SELECTED EXCERPT:
◆ ◆ ◆

Section 5. Report on regulations promulgated near the end of 
        presidential terms.

    This section requires GAO to produce a report regarding 
regulations promulgated during the last 120-day period of 
presidential administrations ending in 1993, 2001, 2009 and 
2017.

Section 6. Analysis of threats and vulnerabilities

    This section requires the Secretary of Homeland Security to 
submit to Congress, by not later than February 15, 2016, a 
report analyzing the threats and vulnerabilities facing the 
United States during a presidential transition. The report 
shall identify and discuss vulnerabilities related to border 
security and threats related to terrorism, including from 
weapons of mass destruction; shall identify steps being taken 
to address the threats and vulnerabilities during a 
presidential transition; and may include recommendations for 
actions by components and agencies within the Department of 
Homeland Security.

                   V. Evaluation of Regulatory Impact

    Pursuant to the requirement of paragraph 11(b)(1) of rule 
XXVI of the Standing Rules of the Senate the Committee has 
considered the regulatory impact of this bill. The legislation 
will not result in additional regulation, increased economic 
impact, adverse impact on personal privacy, or additional 
paperwork on any individuals or businesses. The Congressional 
Budget Office confirmed that S. 1172 contains no 
intergovernmental or private-sector mandates as defined in 
Unfunded Mandates Reform Act.

             VI. Congressional Budget Office Cost Estimate

                                                     June 16, 2015.
Hon. Ron Johnson,
Chairman, Committee on Homeland Security and Governmental Affairs, U.S. 
        Senate, Washington, DC.
    Dear Mr. Chairman: The Congressional Budget Office has 
prepared the enclosed cost estimate for S. 1172, the Edward 
``Ted'' Kaufman and Michael Leavitt Presidential Transitions 
Improvements Act of 2015.
    If you wish further details on this estimate, we will be 
pleased to provide them. The CBO staff contact is Matthew 
Pickford.
            Sincerely,
                                                        Keith Hall.
    Enclosure.

S. 1172--Edward ``Ted'' Kaufman and Michael Leavitt Presidential 
        Transitions Improvements Act of 2015

    S. 1172 would amend federal law to codify the process of 
transitioning from one presidential administration to another. 
The bill would establish councils of federal employees to 
oversee and coordinate transition activities within the White 
House and across all federal agencies. The bill also would 
require each agency to appoint staff to manage internal 
transition activities. Finally, S. 1172 would extend the period 
of time during which the General Services Administration can 
spend funds on services and facilities for the incoming 
administration after the inauguration.

◆ ◆ ◆

BRIEF:
Under the S. 1172 report excerpt, by what date must the Secretary of Homeland Security submit to Congress the report on threats and vulnerabilities during a presidential transition? The listing that follows comes from a separate source.

◆ ◆ ◆

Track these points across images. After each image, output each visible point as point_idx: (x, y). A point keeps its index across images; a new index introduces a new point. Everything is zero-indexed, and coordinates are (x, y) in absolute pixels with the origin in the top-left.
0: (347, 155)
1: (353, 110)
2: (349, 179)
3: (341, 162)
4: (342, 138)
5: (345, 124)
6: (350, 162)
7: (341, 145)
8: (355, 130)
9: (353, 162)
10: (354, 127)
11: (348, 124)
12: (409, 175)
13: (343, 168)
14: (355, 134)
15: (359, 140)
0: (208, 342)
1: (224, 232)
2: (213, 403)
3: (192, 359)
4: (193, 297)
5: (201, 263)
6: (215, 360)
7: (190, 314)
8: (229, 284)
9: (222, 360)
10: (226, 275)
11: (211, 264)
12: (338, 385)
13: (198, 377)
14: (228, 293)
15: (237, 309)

◆ ◆ ◆

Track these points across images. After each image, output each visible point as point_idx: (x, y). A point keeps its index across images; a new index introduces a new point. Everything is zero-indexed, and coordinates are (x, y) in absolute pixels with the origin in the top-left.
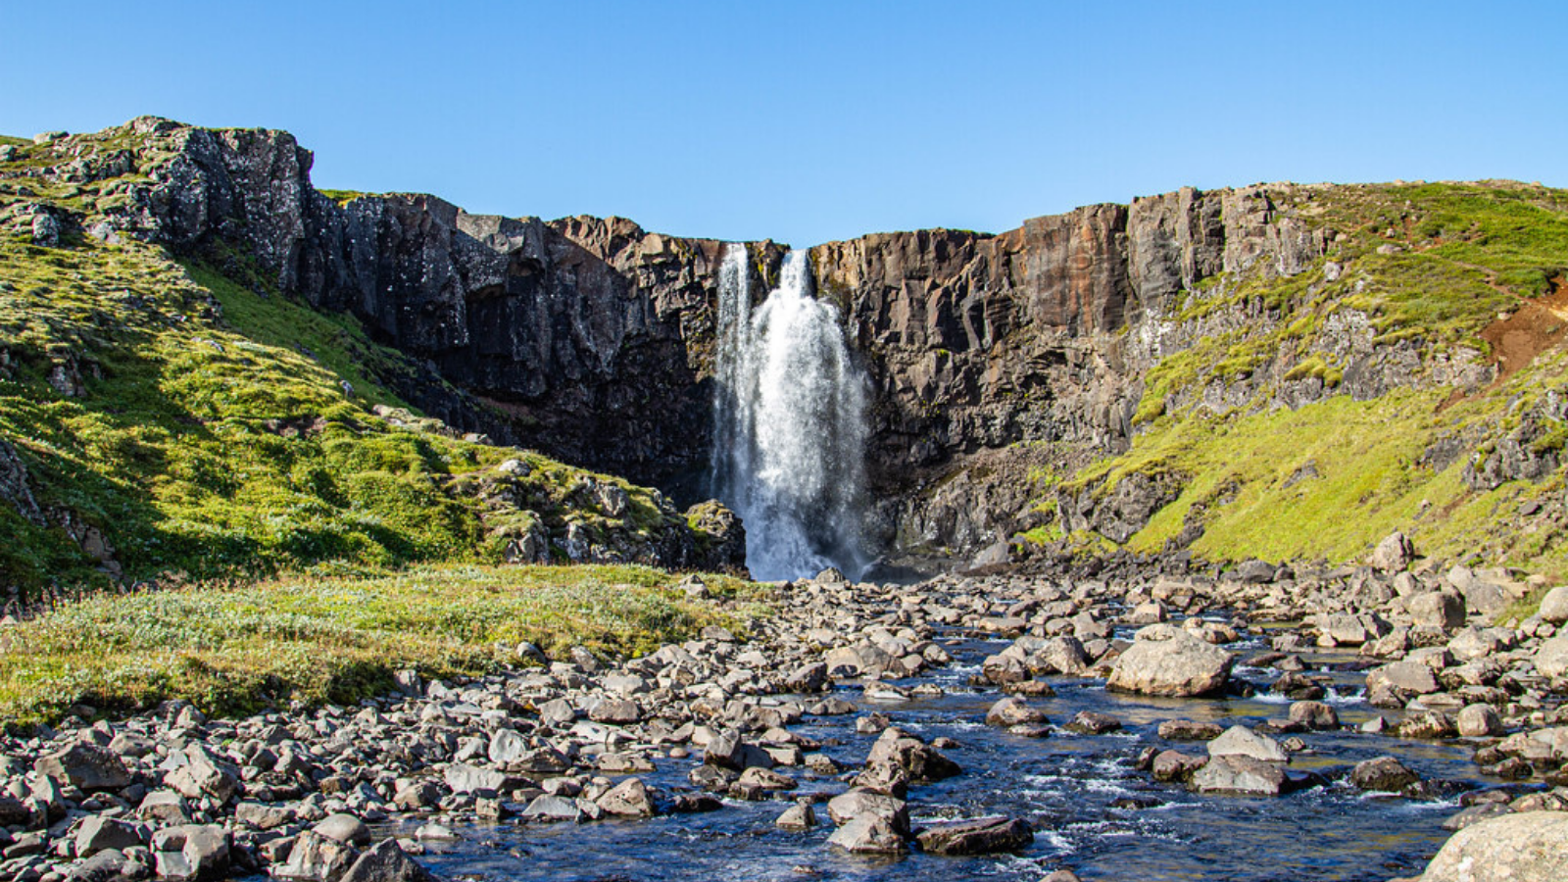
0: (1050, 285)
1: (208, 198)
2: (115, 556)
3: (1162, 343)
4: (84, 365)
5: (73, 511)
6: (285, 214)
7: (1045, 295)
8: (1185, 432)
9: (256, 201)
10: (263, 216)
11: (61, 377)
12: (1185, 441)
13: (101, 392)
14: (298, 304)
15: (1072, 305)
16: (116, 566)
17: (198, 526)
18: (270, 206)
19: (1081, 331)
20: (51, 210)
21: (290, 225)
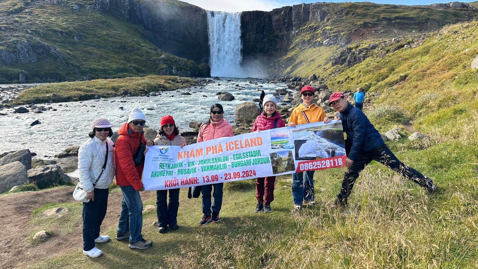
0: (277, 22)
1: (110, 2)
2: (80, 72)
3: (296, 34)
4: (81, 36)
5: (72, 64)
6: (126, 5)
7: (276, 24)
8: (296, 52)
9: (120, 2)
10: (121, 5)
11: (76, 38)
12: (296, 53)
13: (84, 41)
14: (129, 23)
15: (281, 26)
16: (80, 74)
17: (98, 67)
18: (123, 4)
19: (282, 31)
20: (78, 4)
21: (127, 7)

◆ ◆ ◆

OUTPUT BELOW:
Not later than February 15, 2016.